Rags-to-riches result of business acumen not frugality
Zong Qinghou, founder of China's leading beverage maker Hangzhou Wahaha Group, is being interviewed in Hangzhou, Zhejiang province, Aug 24, 2016. [Photo/IC]
Zong Qinghou, a beverage tycoon from Hangzhou, Zhejiang province, died of an illness on Sunday at the age of 79. There has been much mourning at his passing as he was well-known as the founder of a company, headquartered in his hometown in the late 1980s, which later developed into the Wahaha Group, a major beverage enterprise.
He is known to the public for three things — his rags-to-riches rise, his long-term spartan lifestyle, and his commitment to boosting China's national industrial entities. Forbes ranked him, with a wealth of about $5.9 billion, No 53 among Chinese billionaires last year.
Yet apart from that, it is also worthwhile to delve into the question about whether his entrepreneurial success can be replicated today and what lessons policymakers can learn from his self-made business success as they try to enrich the soil for entrepreneurship.
Before winning a contract to work as a salesperson of a small school-run factory selling stationery, iced treats and soft beverages in Hangzhou in 1987, Zong worked as a traveling salesman for nearly a decade after working for 15 years on various posts in local farming communes with Grade-9 education.

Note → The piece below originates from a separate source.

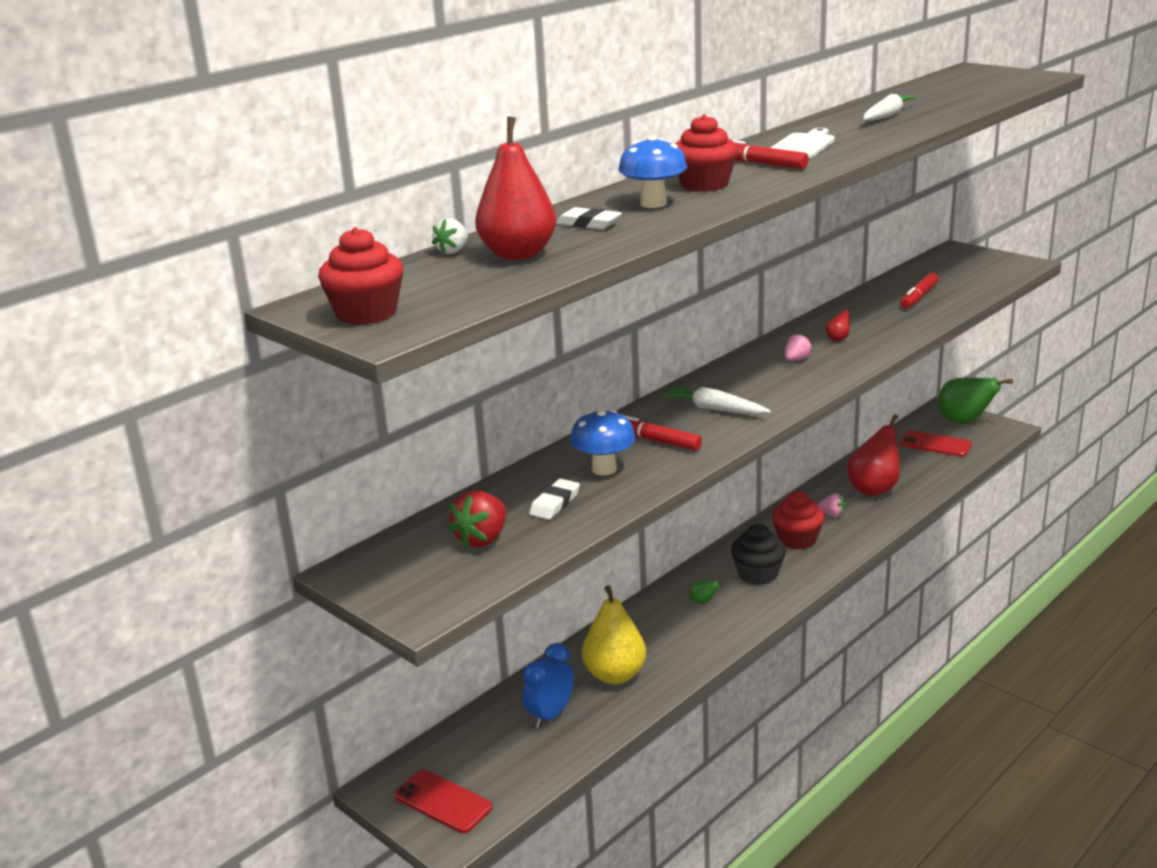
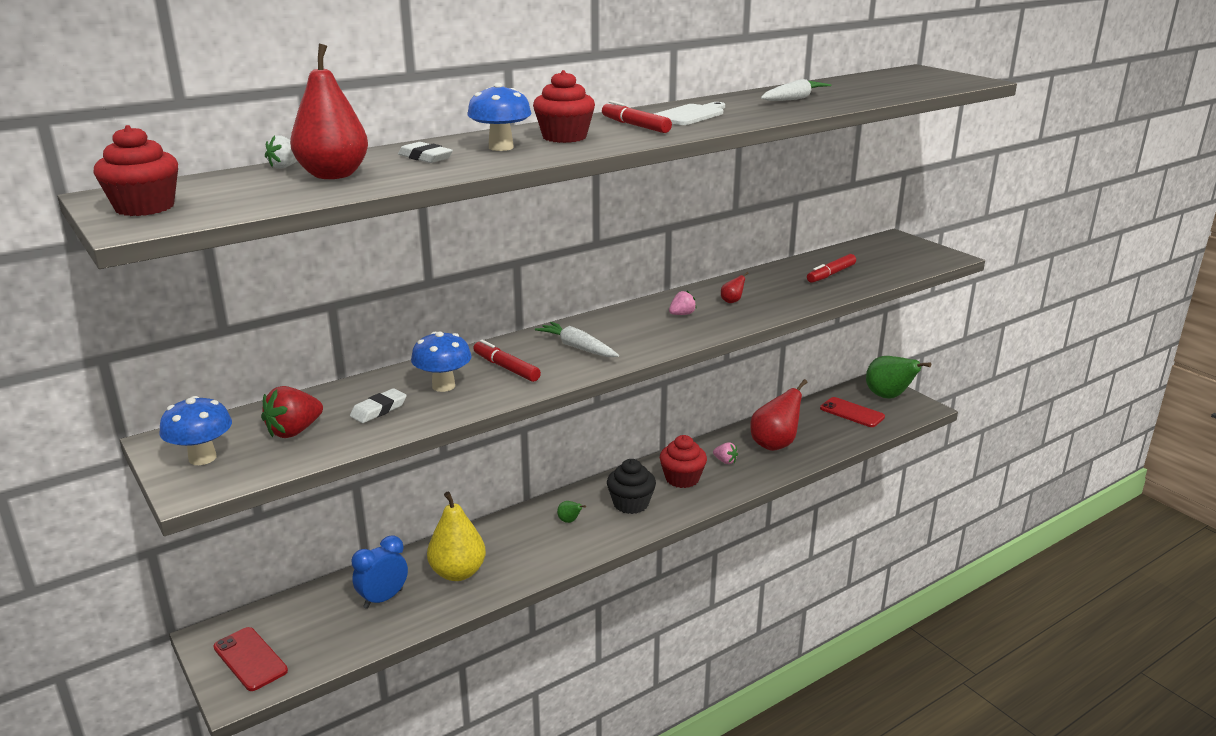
camera: 10 degrees right, 0 degrees up
none -> blue mushroom [159,396,232,465]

His sharp business sense, which he attributed to poverty rather than the genes of the Zhejiang business community as some suggested, enabled him to recognize business opportunities at a time when the country had just initiated the transition from a planned economy to a socialist market one.
The broad space and autonomy he enjoyed as a sales representative of the factory enabled him to continuously hone his sales tactics and enlarge his network of business partners. That not only helped him accumulate the start-up funds he later used to contract the whole factory, a predecessor of the Wahaha Group, but also influenced his later inclusive and results-oriented management style, which he summed up as always trying to make complicated things simple rather than the opposite.
As he told the media, it is the spirit of adventure of his generation of entrepreneurs and their down-to-earth work style that deserve attention, rather than his frugal lifestyle, which was a personal choice.